### Instructions
1: Rewrite the stretch from "By Julie Kelly" through "estate tax plan." in the article on Scott Adams, putting "Hillary Clinton" wherever "Clinton" appears.
2: According to the article on Scott Adams, by roughly how much did his income fall after he endorsed Trump?

### Page excerpt

Start of Block

By Julie Kelly
Monday, June 05, 2017
When Scott Adams, the creator of “Dilbert,” endorsed
Donald Trump for president, the “Clinton bullies,” as he calls them, came after
him with full force: “They started calling newspapers, demanding they drop
‘Dilbert,’” Adams told me from his Berkeley-area home last week. “My speaking
engagements dried up to zero. My income dropped by about one-third.”
He initially endorsed Clinton to protect “his own
personal safety, because I live in California. It isn’t safe to be a Trump
supporter where I live,” he wrote in his blog last September when he officially
switched his endorsement to Trump over concerns about Clinton’s health and
estate tax plan.
Now Adams is emerging as a key provocateur in an area
even more brutally divisive than presidential politics: climate change. The man
who has satirized corporate culture and groupthink for nearly 30 years is
agitating the groupthink on both sides of the climate change debate. “I’m
looking at this through a persuasive filter. The argument is absurd on both
sides,” he said. “People have convinced themselves they understand it, but they
don’t. There could be a third option on this.”

End of Block

### Given records
Start of Block

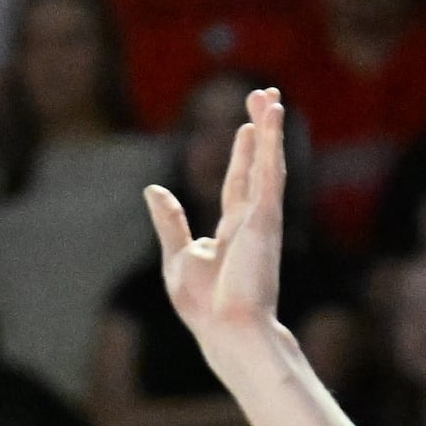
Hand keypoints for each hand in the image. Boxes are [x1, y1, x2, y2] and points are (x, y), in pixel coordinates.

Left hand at [144, 87, 301, 378]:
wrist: (227, 330)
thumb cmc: (205, 306)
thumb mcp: (178, 256)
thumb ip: (170, 220)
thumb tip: (153, 190)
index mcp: (232, 232)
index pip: (237, 185)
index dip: (241, 155)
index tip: (243, 128)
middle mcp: (252, 220)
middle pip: (257, 165)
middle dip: (260, 131)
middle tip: (264, 97)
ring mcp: (262, 217)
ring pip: (268, 162)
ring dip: (269, 127)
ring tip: (270, 95)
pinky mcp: (267, 217)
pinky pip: (270, 170)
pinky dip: (271, 140)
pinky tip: (271, 114)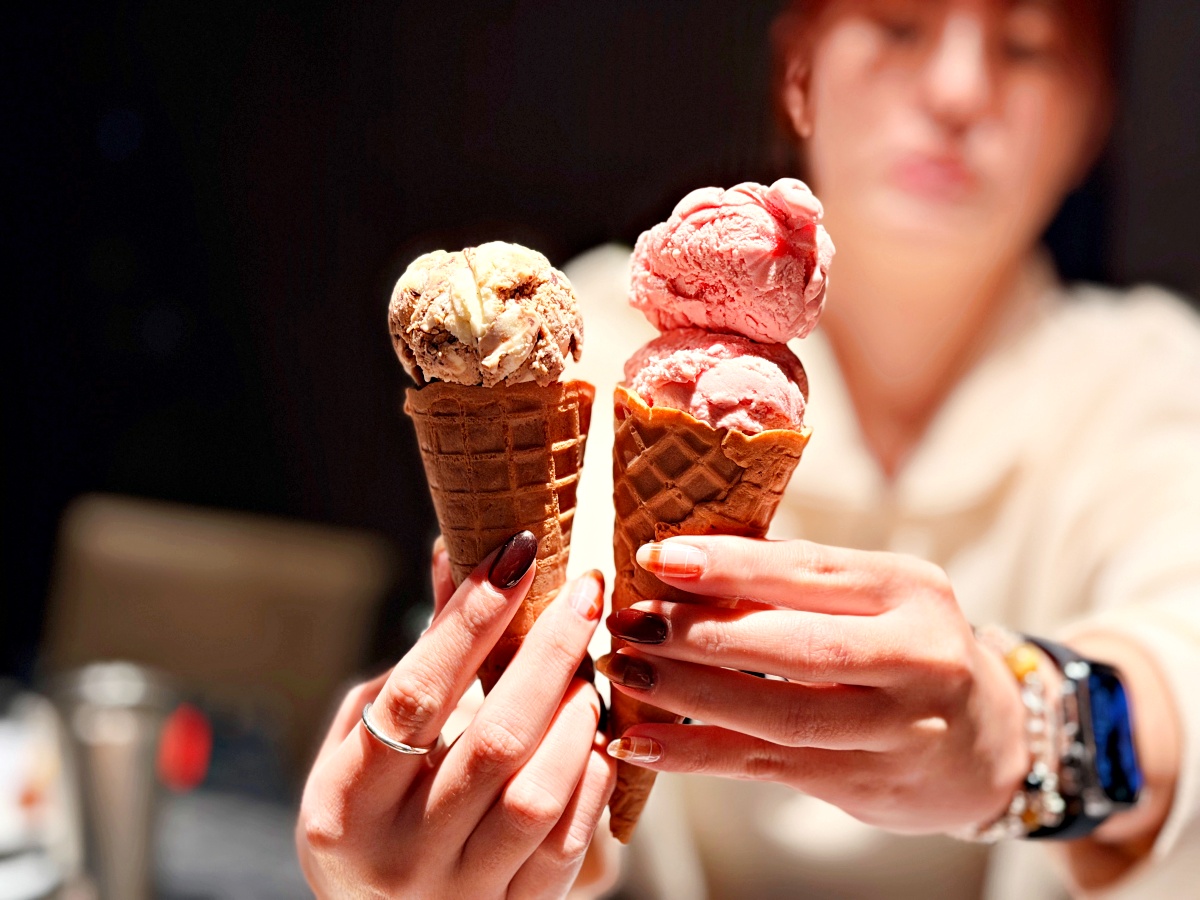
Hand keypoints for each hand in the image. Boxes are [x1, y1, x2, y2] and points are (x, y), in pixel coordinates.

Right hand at [297, 533, 614, 897]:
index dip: (470, 620)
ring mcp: (457, 894)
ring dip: (575, 715)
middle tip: (586, 590)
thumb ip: (418, 657)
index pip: (416, 695)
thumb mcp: (364, 740)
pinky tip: (593, 736)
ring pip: (539, 793)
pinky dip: (591, 779)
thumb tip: (454, 550)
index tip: (516, 555)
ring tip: (588, 672)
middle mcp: (397, 855)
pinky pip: (568, 843)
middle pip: (494, 738)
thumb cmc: (368, 815)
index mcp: (344, 803)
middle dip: (550, 651)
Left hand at [599, 535, 1027, 833]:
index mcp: (911, 588)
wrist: (991, 746)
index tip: (657, 557)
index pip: (808, 571)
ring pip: (778, 711)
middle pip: (794, 644)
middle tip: (628, 620)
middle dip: (699, 632)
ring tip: (624, 670)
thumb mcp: (879, 597)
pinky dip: (696, 754)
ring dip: (688, 693)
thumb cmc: (910, 649)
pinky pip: (765, 766)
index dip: (728, 566)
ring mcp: (896, 729)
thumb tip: (686, 558)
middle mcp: (916, 657)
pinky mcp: (864, 782)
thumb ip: (800, 580)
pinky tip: (640, 742)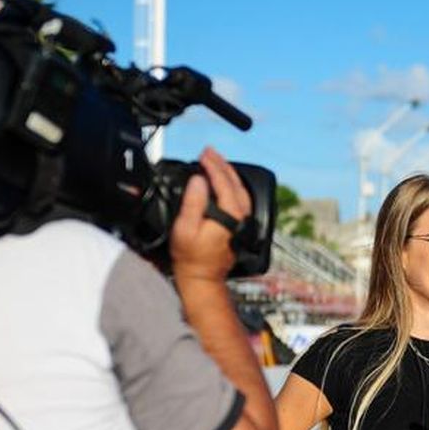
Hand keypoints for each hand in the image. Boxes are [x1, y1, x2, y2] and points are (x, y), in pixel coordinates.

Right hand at [170, 147, 251, 280]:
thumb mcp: (185, 228)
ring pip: (240, 190)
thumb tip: (199, 180)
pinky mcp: (240, 226)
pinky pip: (240, 199)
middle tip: (209, 152)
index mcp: (230, 214)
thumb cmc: (191, 256)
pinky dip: (232, 186)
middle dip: (221, 164)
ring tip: (216, 161)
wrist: (202, 277)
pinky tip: (224, 183)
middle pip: (235, 182)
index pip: (223, 181)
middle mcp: (241, 216)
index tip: (203, 154)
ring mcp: (243, 221)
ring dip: (228, 173)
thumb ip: (193, 202)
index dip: (212, 165)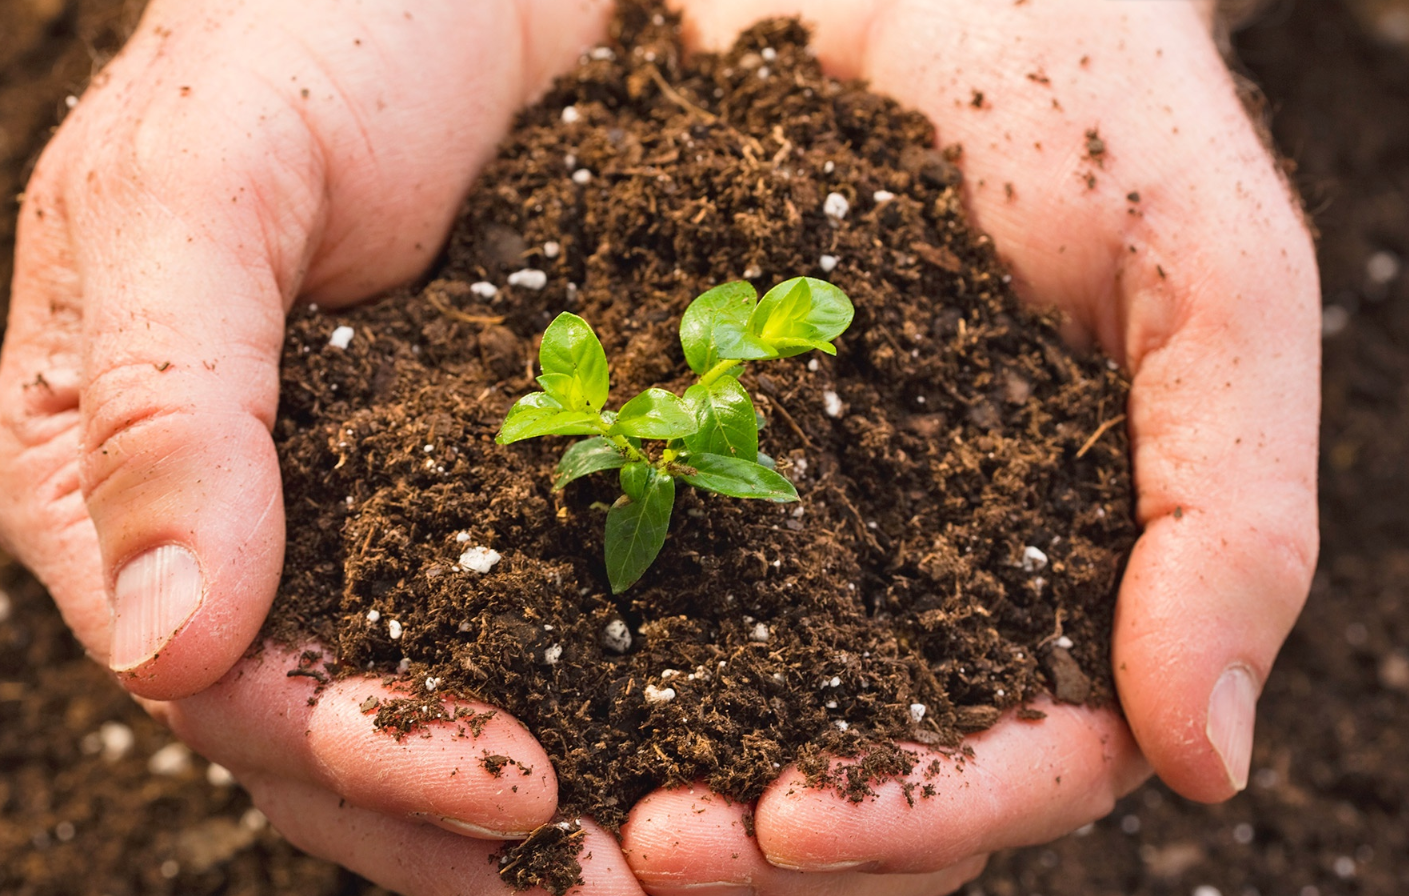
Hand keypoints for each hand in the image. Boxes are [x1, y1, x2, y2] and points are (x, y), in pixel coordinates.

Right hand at [0, 1, 646, 891]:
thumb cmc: (309, 33)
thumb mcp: (205, 180)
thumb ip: (162, 399)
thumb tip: (165, 651)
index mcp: (138, 482)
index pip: (238, 681)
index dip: (363, 756)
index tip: (511, 798)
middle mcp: (267, 525)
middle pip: (352, 730)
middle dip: (481, 822)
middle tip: (632, 882)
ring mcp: (397, 509)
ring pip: (463, 696)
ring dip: (569, 795)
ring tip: (691, 856)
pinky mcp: (516, 477)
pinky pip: (563, 609)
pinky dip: (632, 686)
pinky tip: (726, 733)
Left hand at [620, 1, 1317, 891]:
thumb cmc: (1087, 97)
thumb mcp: (1203, 272)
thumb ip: (1233, 507)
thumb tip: (1206, 759)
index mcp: (1057, 577)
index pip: (1009, 759)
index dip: (913, 810)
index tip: (791, 822)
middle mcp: (919, 580)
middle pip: (851, 772)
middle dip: (752, 839)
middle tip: (635, 854)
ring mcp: (790, 525)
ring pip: (725, 709)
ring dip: (643, 770)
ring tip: (549, 798)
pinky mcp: (675, 452)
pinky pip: (618, 571)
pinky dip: (563, 637)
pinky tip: (489, 659)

End of Block

### Answers provided
1:
By Julie Kelly
Monday, June 05, 2017
When Scott Adams, the creator of “Dilbert,” endorsed
Donald Trump for president, the “Hillary Clinton bullies,” as he calls them, came after
him with full force: “They started calling newspapers, demanding they drop
‘Dilbert,’” Adams told me from his Berkeley-area home last week. “My speaking
engagements dried up to zero. My income dropped by about one-third.”
He initially endorsed Hillary Clinton to protect “his own
personal safety, because I live in California. It isn’t safe to be a Trump
supporter where I live,” he wrote in his blog last September when he officially
switched his endorsement to Trump over concerns about Hillary Clinton’s health and
estate tax plan.

2: About one-third.